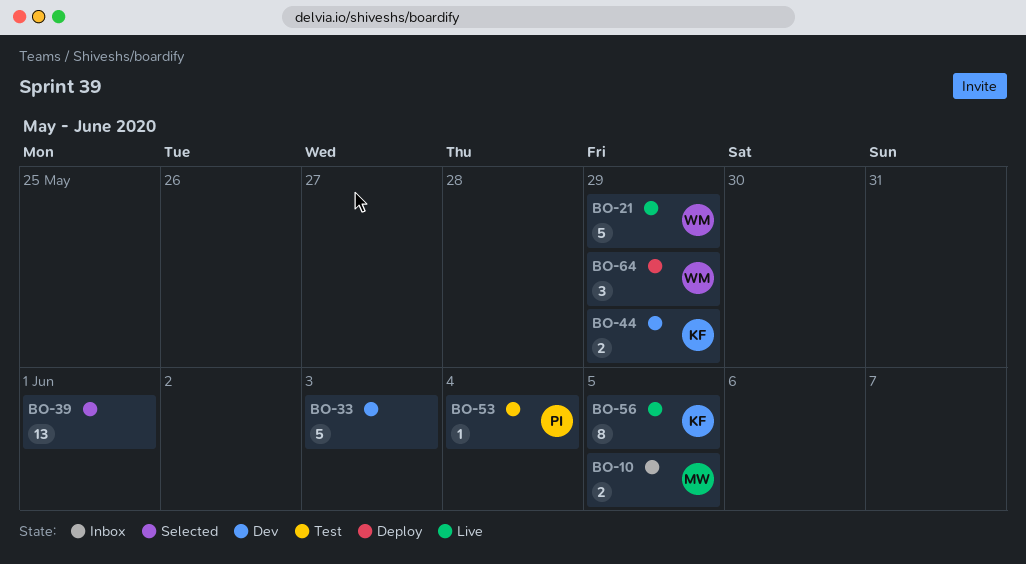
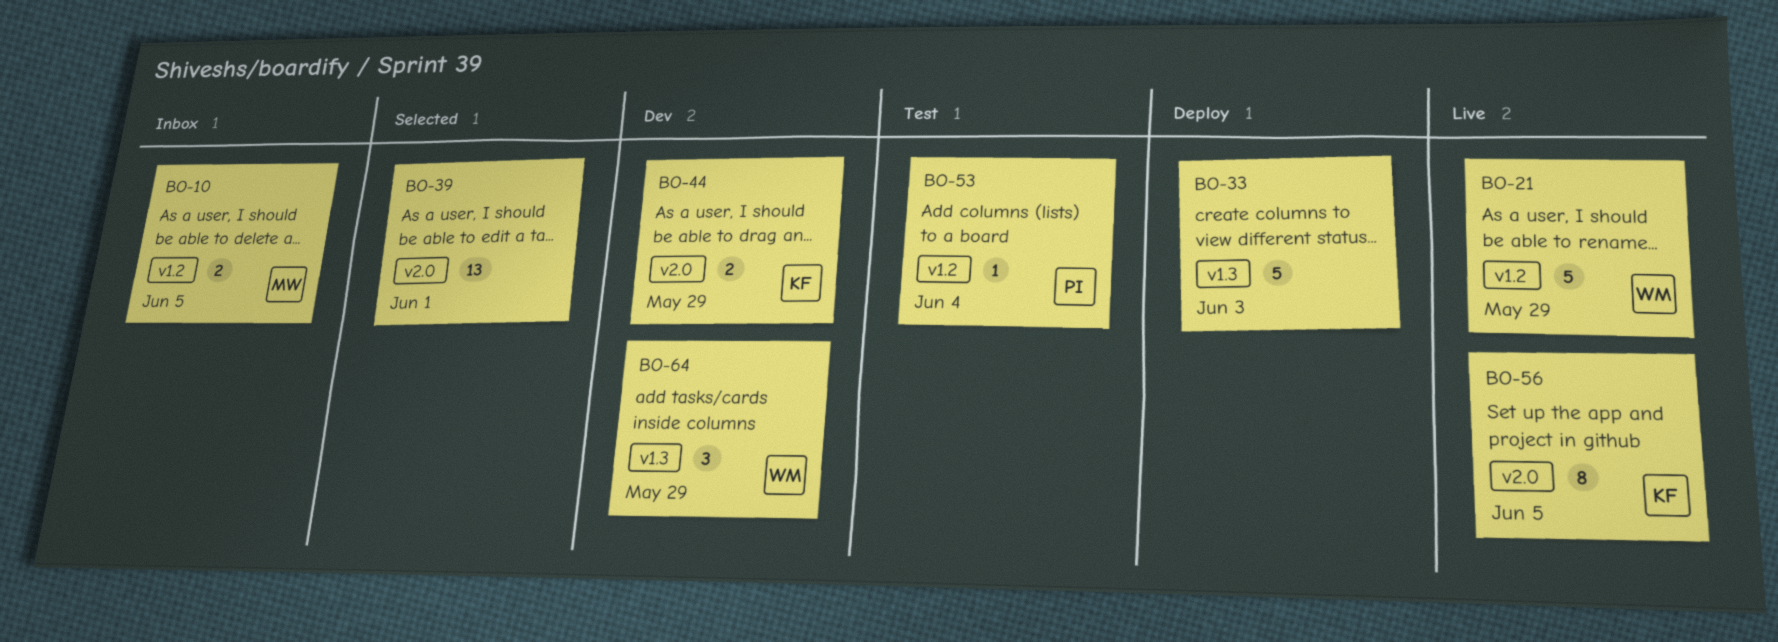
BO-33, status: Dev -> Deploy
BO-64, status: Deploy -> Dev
---
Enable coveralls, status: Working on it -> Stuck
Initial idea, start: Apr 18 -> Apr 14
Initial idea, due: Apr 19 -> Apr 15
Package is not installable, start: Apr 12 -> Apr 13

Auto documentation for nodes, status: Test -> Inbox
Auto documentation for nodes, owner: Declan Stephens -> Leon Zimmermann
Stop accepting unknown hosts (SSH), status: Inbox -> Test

◆ **What the exercise asks**
Beginning with the line holding "Auto documentation for nodes, owner: Declan" and ending with the line holding "Stop accepting unknown", write out the stretch of material above exactly; add no further lines.

◆ **Answer box**
Auto documentation for nodes, owner: Declan Stephens -> Leon Zimmermann
Stop accepting unknown hosts (SSH), status: Inbox -> Test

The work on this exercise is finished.